**INFORMATION SUPPLIED**.
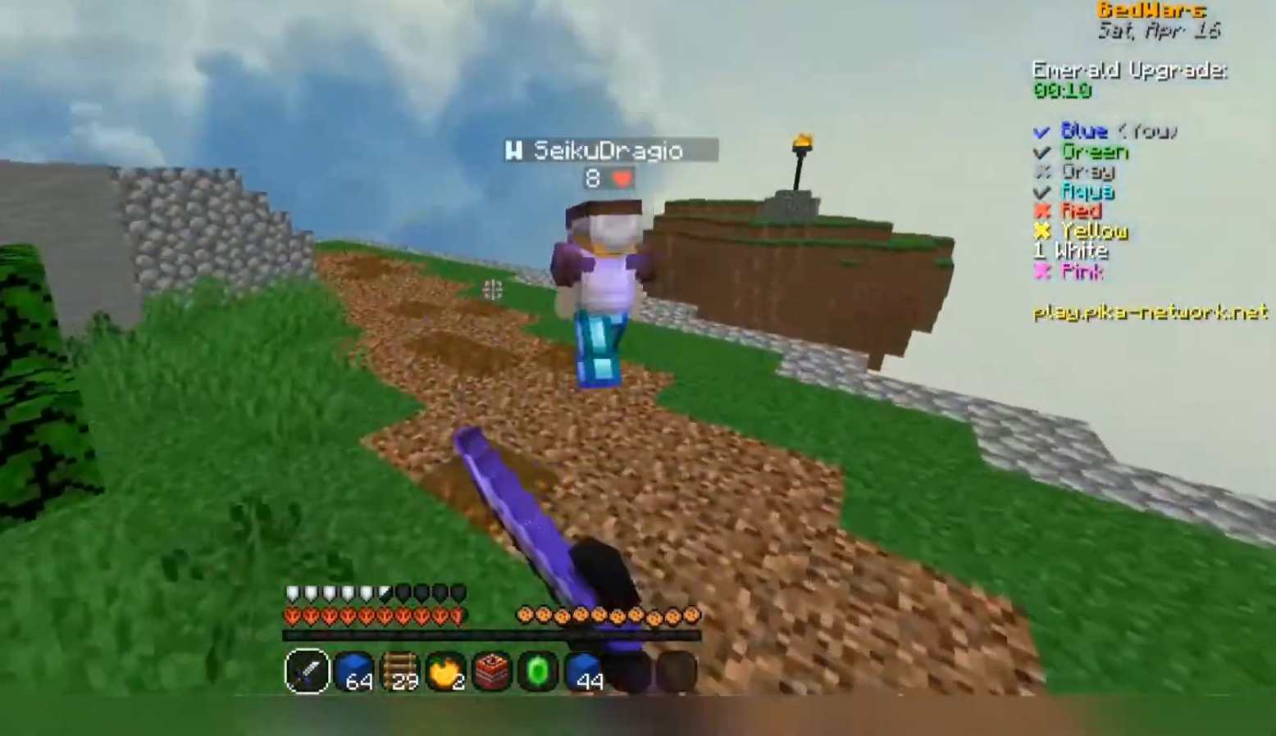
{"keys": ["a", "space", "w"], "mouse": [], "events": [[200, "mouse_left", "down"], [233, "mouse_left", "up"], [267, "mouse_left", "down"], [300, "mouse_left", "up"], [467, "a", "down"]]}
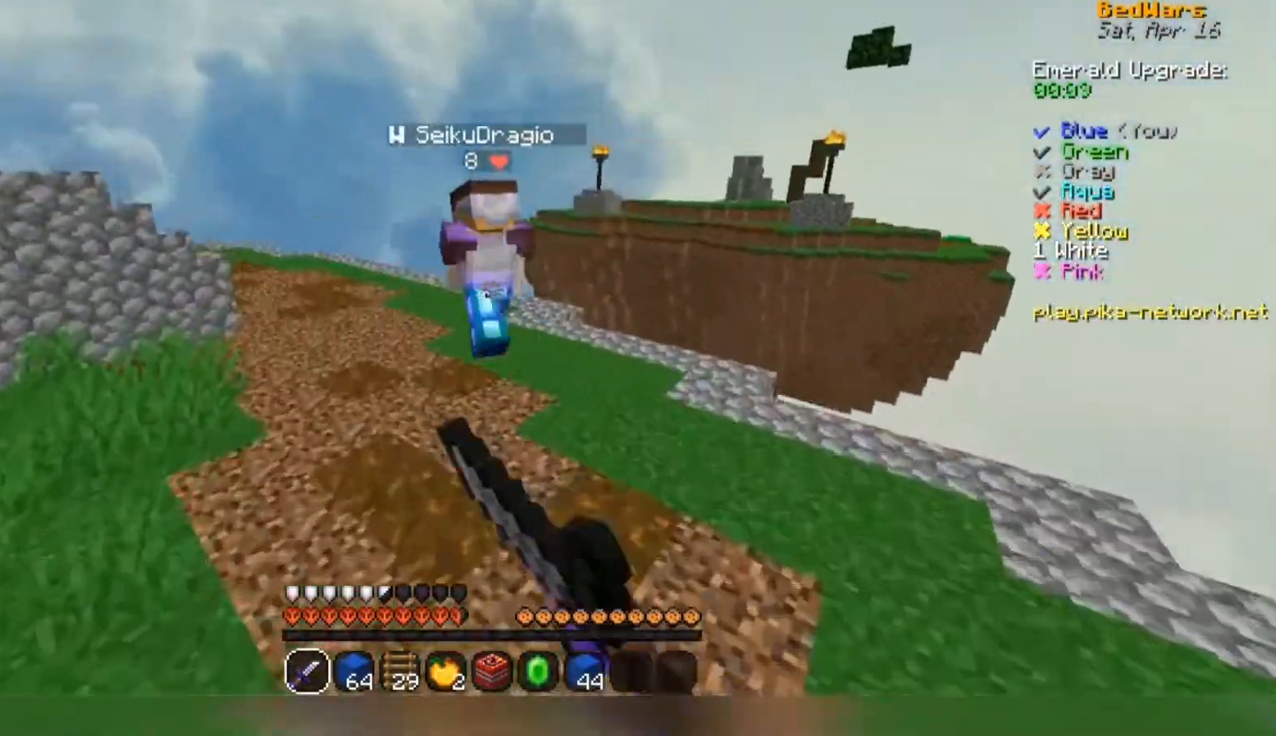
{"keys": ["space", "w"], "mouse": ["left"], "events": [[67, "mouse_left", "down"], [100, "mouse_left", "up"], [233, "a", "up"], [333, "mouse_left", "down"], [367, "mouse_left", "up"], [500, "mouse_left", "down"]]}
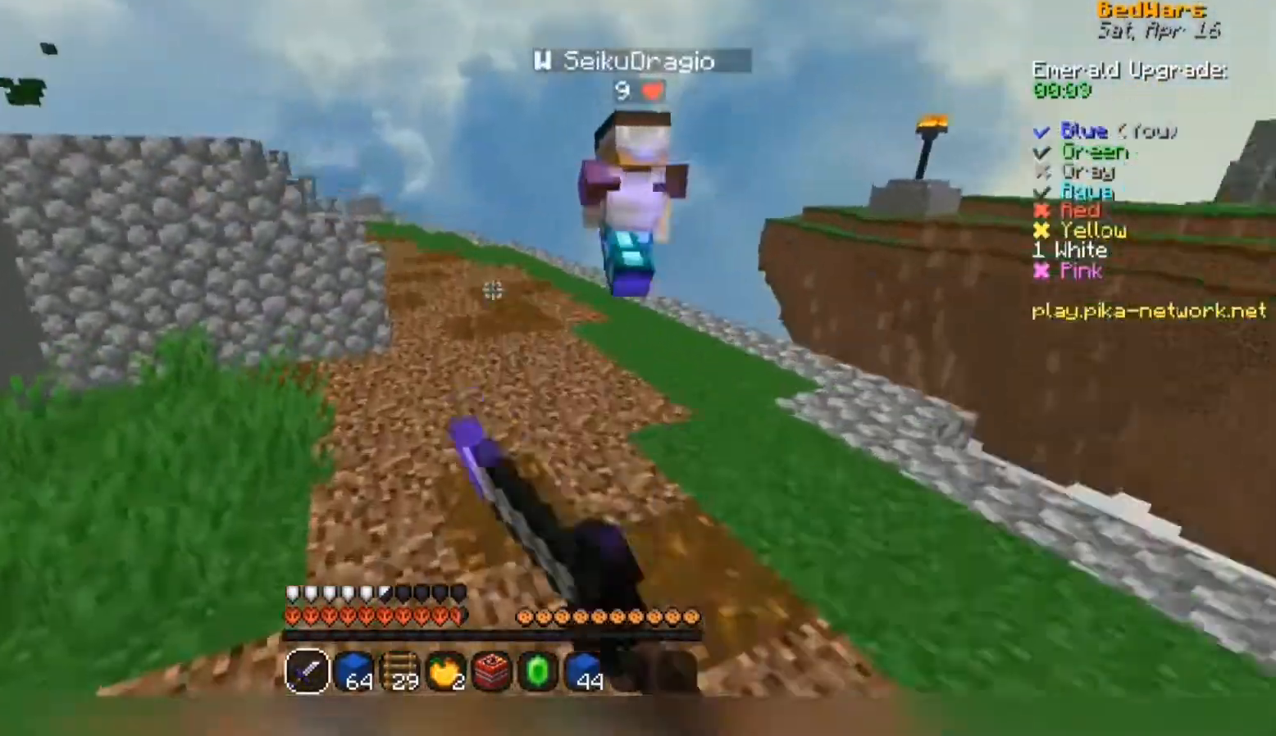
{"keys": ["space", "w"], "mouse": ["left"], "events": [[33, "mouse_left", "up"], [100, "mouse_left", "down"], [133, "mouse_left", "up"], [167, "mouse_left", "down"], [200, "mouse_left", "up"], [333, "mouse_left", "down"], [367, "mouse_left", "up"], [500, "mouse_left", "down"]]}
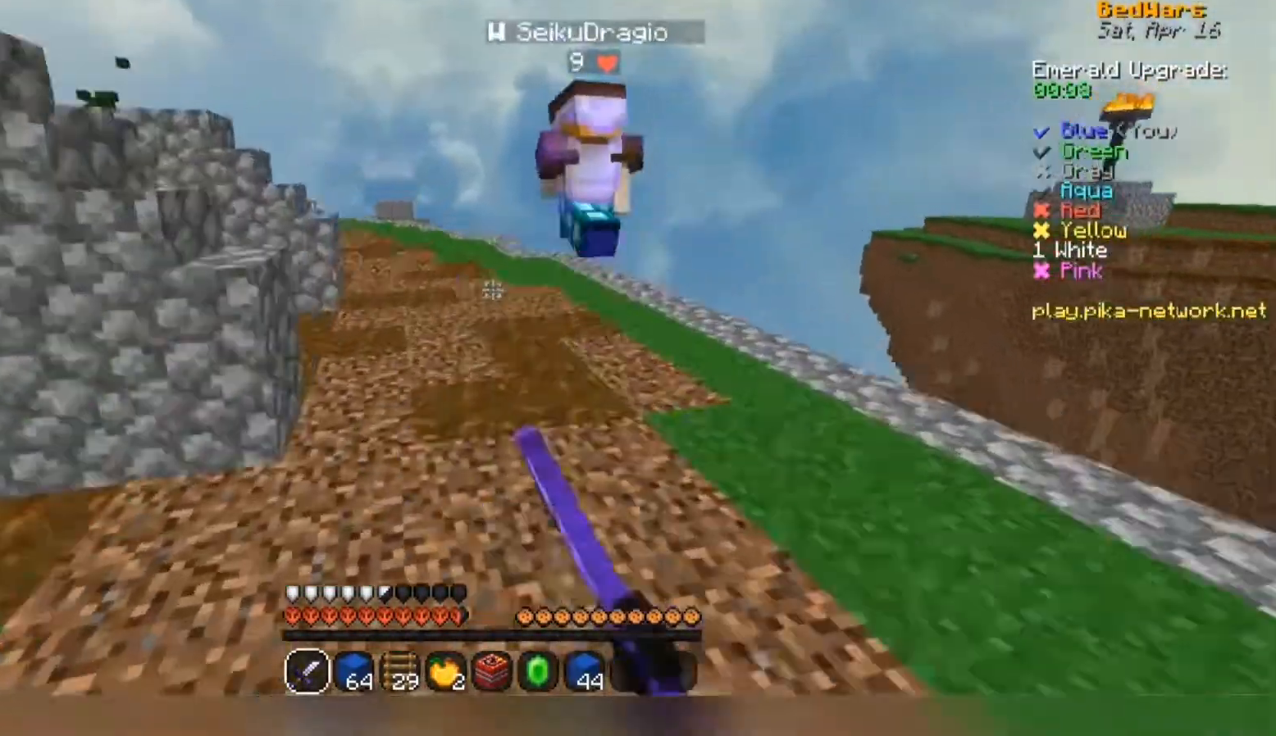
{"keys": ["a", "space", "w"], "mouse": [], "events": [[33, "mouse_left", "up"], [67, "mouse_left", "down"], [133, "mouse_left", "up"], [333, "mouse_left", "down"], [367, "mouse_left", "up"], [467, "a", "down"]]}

**THE TASK**.
Line by line, give the material above again exactly, but without any pictures.

**FINISHED EXERCISE**.
{"keys": ["a", "space", "w"], "mouse": [], "events": [[200, "mouse_left", "down"], [233, "mouse_left", "up"], [267, "mouse_left", "down"], [300, "mouse_left", "up"], [467, "a", "down"]]}
{"keys": ["space", "w"], "mouse": ["left"], "events": [[67, "mouse_left", "down"], [100, "mouse_left", "up"], [233, "a", "up"], [333, "mouse_left", "down"], [367, "mouse_left", "up"], [500, "mouse_left", "down"]]}
{"keys": ["space", "w"], "mouse": ["left"], "events": [[33, "mouse_left", "up"], [100, "mouse_left", "down"], [133, "mouse_left", "up"], [167, "mouse_left", "down"], [200, "mouse_left", "up"], [333, "mouse_left", "down"], [367, "mouse_left", "up"], [500, "mouse_left", "down"]]}
{"keys": ["a", "space", "w"], "mouse": [], "events": [[33, "mouse_left", "up"], [67, "mouse_left", "down"], [133, "mouse_left", "up"], [333, "mouse_left", "down"], [367, "mouse_left", "up"], [467, "a", "down"]]}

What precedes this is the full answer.